Halfway to the ground, a locust leaf reverses course and heads for the sky. The cattails whisper, a restive crowd, but the sun never comes.
2010
October 21, 2010
Windy and clearing. Amidst all the twirlers and spiralers, one tulip poplar leaf plummets straight to the ground, folded like an umbrella.
October 20, 2010
I pick the last few unsplit witch hazel nuts in my garden, hoping I can witness their famed explosions. I line them up on top of my monitor.
October 19, 2010
When the fog lifts, the sun makes its nest in the treetops. I sit with a newspaper folded on my knee, listening to a chipmunk’s metronome.
October 18, 2010
Widely scattered drops of rain—a rustle twice as loud as it would’ve been a month ago.
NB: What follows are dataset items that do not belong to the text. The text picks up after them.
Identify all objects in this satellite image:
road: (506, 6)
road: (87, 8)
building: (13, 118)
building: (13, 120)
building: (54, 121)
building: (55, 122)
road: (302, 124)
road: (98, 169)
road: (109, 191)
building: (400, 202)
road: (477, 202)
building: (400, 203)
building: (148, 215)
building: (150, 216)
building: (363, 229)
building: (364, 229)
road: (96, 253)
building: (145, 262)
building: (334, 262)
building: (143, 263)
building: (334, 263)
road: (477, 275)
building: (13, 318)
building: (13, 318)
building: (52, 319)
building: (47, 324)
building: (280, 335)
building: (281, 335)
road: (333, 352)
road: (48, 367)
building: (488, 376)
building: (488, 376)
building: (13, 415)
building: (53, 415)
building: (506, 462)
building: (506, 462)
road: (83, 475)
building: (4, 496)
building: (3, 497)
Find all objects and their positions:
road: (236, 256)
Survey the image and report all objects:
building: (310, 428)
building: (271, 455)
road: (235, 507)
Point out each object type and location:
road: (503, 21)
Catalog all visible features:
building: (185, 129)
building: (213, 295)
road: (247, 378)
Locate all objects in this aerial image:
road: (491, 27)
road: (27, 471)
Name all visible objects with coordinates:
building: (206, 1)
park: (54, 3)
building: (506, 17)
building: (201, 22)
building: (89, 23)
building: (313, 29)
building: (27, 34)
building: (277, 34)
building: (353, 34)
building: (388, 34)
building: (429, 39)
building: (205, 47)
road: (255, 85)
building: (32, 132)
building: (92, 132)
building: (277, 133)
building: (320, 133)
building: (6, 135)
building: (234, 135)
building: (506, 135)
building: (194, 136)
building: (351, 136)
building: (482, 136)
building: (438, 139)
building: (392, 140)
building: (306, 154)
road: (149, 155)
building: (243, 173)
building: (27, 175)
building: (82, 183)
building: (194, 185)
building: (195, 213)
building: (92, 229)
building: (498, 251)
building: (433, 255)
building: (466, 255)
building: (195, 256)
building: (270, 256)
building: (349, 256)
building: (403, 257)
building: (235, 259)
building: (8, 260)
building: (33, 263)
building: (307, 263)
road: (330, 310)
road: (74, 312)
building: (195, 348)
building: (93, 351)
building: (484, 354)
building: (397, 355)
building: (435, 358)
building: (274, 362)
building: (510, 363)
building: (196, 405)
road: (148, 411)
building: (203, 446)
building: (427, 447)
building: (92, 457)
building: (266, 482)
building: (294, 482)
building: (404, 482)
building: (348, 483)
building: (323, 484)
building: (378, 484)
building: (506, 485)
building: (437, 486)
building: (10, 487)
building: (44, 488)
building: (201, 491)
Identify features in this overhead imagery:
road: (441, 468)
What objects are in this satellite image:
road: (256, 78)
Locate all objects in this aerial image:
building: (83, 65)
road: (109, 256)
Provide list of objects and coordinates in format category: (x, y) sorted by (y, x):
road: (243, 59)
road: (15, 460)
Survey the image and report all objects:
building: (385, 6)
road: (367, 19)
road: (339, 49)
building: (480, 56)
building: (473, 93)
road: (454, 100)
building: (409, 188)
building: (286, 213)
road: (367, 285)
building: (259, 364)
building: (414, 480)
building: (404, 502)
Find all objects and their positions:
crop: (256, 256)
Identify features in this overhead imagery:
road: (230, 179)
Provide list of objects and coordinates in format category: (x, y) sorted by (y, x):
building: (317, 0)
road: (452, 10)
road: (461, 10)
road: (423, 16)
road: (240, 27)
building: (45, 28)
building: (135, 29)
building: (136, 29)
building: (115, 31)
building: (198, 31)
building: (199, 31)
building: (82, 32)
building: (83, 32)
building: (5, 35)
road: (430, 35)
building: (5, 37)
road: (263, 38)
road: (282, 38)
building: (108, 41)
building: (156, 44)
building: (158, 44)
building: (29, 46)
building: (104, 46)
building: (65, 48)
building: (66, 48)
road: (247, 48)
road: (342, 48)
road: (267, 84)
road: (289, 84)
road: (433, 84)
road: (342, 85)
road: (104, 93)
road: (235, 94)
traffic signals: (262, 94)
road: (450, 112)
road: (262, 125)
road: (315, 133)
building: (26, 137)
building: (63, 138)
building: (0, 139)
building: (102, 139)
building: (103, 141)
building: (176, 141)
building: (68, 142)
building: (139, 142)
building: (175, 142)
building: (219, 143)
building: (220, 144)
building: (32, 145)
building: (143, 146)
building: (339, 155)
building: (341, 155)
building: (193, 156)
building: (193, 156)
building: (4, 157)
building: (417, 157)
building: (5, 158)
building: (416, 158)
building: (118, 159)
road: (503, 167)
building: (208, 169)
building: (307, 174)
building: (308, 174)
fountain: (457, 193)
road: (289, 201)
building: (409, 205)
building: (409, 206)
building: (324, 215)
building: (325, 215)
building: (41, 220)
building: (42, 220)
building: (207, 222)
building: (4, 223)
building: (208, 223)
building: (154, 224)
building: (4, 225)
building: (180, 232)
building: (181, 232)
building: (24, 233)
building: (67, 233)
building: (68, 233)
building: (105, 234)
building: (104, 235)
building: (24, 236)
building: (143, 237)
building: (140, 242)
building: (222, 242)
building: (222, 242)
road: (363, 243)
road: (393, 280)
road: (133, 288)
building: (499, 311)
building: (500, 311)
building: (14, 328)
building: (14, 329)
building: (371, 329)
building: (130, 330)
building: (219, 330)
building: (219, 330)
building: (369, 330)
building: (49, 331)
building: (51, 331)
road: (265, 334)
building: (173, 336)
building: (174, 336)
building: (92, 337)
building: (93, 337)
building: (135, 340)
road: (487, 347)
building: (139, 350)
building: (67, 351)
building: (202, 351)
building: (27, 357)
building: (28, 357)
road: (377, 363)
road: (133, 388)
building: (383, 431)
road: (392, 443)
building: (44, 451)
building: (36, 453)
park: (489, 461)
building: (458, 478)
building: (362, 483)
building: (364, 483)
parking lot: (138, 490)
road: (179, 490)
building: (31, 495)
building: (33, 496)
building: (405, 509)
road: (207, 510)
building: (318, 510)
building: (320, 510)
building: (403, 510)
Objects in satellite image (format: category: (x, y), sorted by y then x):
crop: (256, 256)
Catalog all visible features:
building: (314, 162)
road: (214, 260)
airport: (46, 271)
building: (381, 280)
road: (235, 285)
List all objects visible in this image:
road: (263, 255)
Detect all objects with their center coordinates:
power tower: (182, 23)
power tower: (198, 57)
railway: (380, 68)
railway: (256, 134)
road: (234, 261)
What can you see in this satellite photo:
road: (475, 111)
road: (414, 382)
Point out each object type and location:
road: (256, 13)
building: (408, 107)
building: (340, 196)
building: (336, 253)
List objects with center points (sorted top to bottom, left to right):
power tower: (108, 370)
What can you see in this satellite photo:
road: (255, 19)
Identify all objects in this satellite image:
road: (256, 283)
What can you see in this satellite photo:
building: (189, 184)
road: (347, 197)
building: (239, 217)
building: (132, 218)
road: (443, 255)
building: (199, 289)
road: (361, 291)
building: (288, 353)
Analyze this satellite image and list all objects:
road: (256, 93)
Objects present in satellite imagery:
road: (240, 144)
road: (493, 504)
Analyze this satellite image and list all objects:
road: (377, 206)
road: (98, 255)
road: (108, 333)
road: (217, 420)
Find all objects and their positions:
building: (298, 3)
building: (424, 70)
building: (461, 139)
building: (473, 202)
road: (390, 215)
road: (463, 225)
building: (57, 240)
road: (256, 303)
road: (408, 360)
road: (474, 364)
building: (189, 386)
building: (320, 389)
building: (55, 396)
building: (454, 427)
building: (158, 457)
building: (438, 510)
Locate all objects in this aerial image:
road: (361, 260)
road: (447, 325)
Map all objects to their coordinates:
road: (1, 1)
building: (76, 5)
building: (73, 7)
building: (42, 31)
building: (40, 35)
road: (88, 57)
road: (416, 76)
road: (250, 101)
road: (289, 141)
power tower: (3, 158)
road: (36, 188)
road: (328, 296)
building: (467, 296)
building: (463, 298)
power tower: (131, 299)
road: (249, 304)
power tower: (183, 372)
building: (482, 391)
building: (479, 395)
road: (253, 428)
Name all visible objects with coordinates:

Blue jays yell back and forth about some new find.
October 17, 2010
One gusty day, and the forest is full of new sounds: here a squeak, there a moan, like an orchestra of broken instruments tuning up.
October 16, 2010
Through a new hole in the forest, the sun imparts a half-minute nimbus to a tree trunk on the crest of the ridge. Clouds race by.
October 15, 2010
Just as the sun strikes my face, in the corner of my eye a hawk sweeps into the woods. She ghosts past, flared tail orange among the leaves.
October 14, 2010
The black locusts are beginning to yellow as the black birches beside them deepen to orange, alive with kinglets and glowing in the rain.
October 13, 2010
I stroll down into the yard to examine grass blades outlined by the first, patchy frost, accompanied by my coffee’s pillar of steam.
October 12, 2010
Two titmice tumble off a branch, claws briefly locked, provoking rebukes from a chorus of chickadees. A breeze fails to disperse the fog.
October 11, 2010
Almost Cartesian, this grid of clouds: contrails at varying stages of decay. From up in the woods, wingbeats of some large bird.
October 10, 2010
The birches are astir with birds: migrant warblers, chickadees, and a kinglet darting from leaf to leaf, gold crown flashing among the gold.
October 9, 2010
Chipmunks cluck—a hillside of leaky faucets. Over by the powerline, a crow is venting what sounds like frustration: a hollow ach ach ach.